The inverseu_plot_conleyrange() function visualises this:

inverseu_plot_conleyrange(US_counties_centroids, seq(1, 2501, by = 200)) + theme_bw()

plot of chunk unnamed-chunk-8

The grey dashed line represents the HC1 standard error. As the cutoff distance increases from zero, the Conley SE first rises (as positively correlated residual pairs are included), reaches a peak near the true correlation range, and then declines (as uncorrelated pairs dilute the estimate). At very wide bandwidths, the Conley SE can fall below the HC1 level — making wide-bandwidth Conley errors less conservative than heteroskedasticity-robust errors.
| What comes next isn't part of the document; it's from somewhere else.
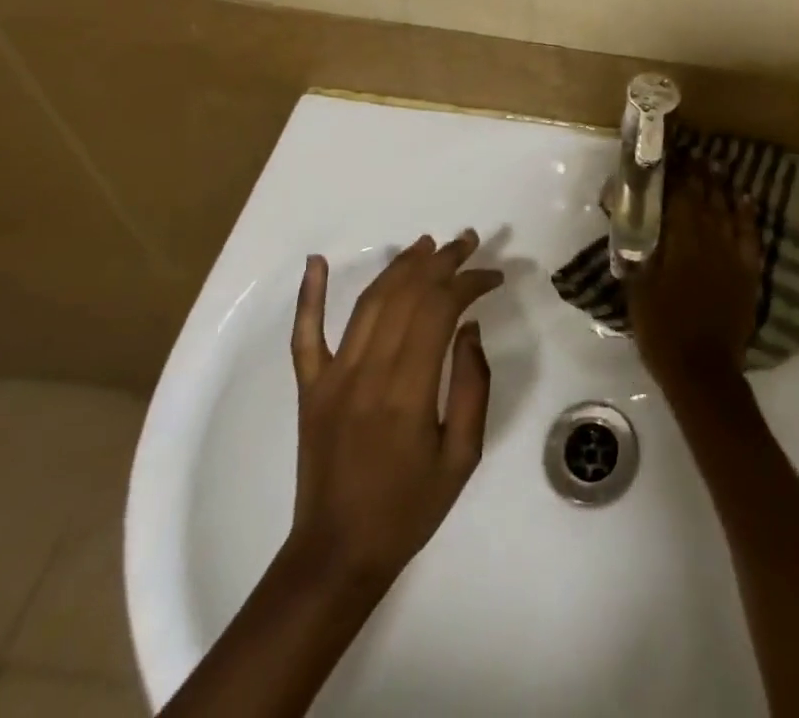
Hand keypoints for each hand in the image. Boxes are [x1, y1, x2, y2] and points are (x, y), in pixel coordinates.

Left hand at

Computing Conley standard errors

With the estimated range in hand, we compute the spatial HAC standard error using conley_SE():

spuriouslm_fe <- felm(noise1 ~ noise2 | unit + year | 0 | lat + lon,
                       data = US_counties_centroids, keepCX = TRUE)
regfe_conley <- conley_SE(reg = spuriouslm_fe, unit = "unit", time = "year",
                          lat = "lat", lon = "lon",
                          kernel = "epanechnikov", dist_fn = "Haversine",
                          dist_cutoff = 831)
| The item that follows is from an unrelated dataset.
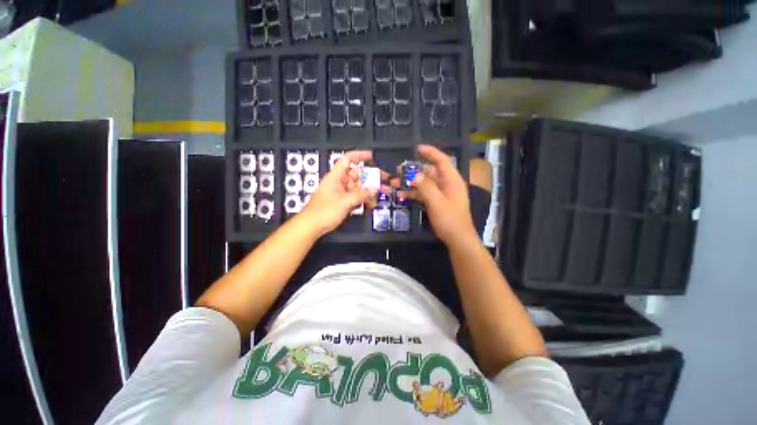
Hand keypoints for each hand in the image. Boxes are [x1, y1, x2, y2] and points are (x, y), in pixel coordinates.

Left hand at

conley <- sapply(regfe_conley, function(x) diag(sqrt(x)))[2] %>% round(5)
conley
#> Spatial.noise2 
#>          0.137

The Conley SE at the estimated bandwidth is substantially larger than the HC1 error. Constructing a corrected \(t\)-statistic:

spuriouslm_fe$coefficients[1] / as.numeric(conley)
#> [1] 0.6378118

The \(t\)-statistic is far below 1.96, so we correctly fail to reject the null hypothesis — as expected, given that the two variables are genuinely independent.

Convenience wrappers

The compute_conley_lfe() function provides a shortcut:

compute_conley_lfe(spuriouslm_fe, cutoff = 831, kernel_choice = "epanechnikov")
#> [1] 0.137

For a complete workflow — regression, Moran’s I test, and Conley SEs in one call — use lm_sac():

lmsac.out <- lm_sac("noise1 ~ noise2 | unit + year | 0 | lat + lon",
                     US_counties_centroids,
                     conley_cutoff = 831, conley_kernel = "epanechnikov")

lmsac.out$conley_SE
#> [1] 0.0000000 0.1370043

gm.param <- list(
  list("raw" = "nobs", "clean" = "Observations", "fmt" = 0),
  list("raw" = "Moran_y", "clean" = "Moran's I [y]", "fmt" = 3),
  list("raw" = "Moran_resid", "clean" = "Moran's I [resid]", "fmt" = 3),
  list("raw" = "y_mean", "clean" = "Mean [y]", "fmt" = 3),
  list("raw" = "y_SD", "clean" = "Std.Dev. [y]", "fmt" = 3)
)

modelsummary(lmsac.out,
             estimate = c("{estimate}"),
             statistic = c("({std.error})", "([{conley}])"),
             gof_omit = "Model|Range_resid|Range_resp|Range_y",
             gof_map = gm.param)

	(1)
(Intercept)	0.000
	(0.018)
	([0.137])
noise2	0.087
	(0.018)
	([0.137])
Observations	3108

Kernel choices

The spatial HAC estimate is sensitive not only to the bandwidth but also to the kernel function. The package includes six kernels with different distance-decay profiles. The uniform kernel weights all pairs equally within the cutoff; the others downweight more distant pairs with varying decay rates:

compute_conley_lfe(spuriouslm_fe, cutoff = 831, kernel_choice = "uniform")
#> [1] 0.13964
compute_conley_lfe(spuriouslm_fe, cutoff = 831, kernel_choice = "epanechnikov")
#> [1] 0.137
compute_conley_lfe(spuriouslm_fe, cutoff = 831, kernel_choice = "bartlett")
#> [1] 0.12253
compute_conley_lfe(spuriouslm_fe, cutoff = 831, kernel_choice = "parzen")
#> [1] 0.11584
compute_conley_lfe(spuriouslm_fe, cutoff = 831, kernel_choice = "gaussian")
#> [1] 0.13799
compute_conley_lfe(spuriouslm_fe, cutoff = 831, kernel_choice = "biweight")
#> [1] 0.13087

Based on Monte Carlo evidence in @Lehner2026, the Bartlett and Epanechnikov kernels tend to deliver the best size control in practice.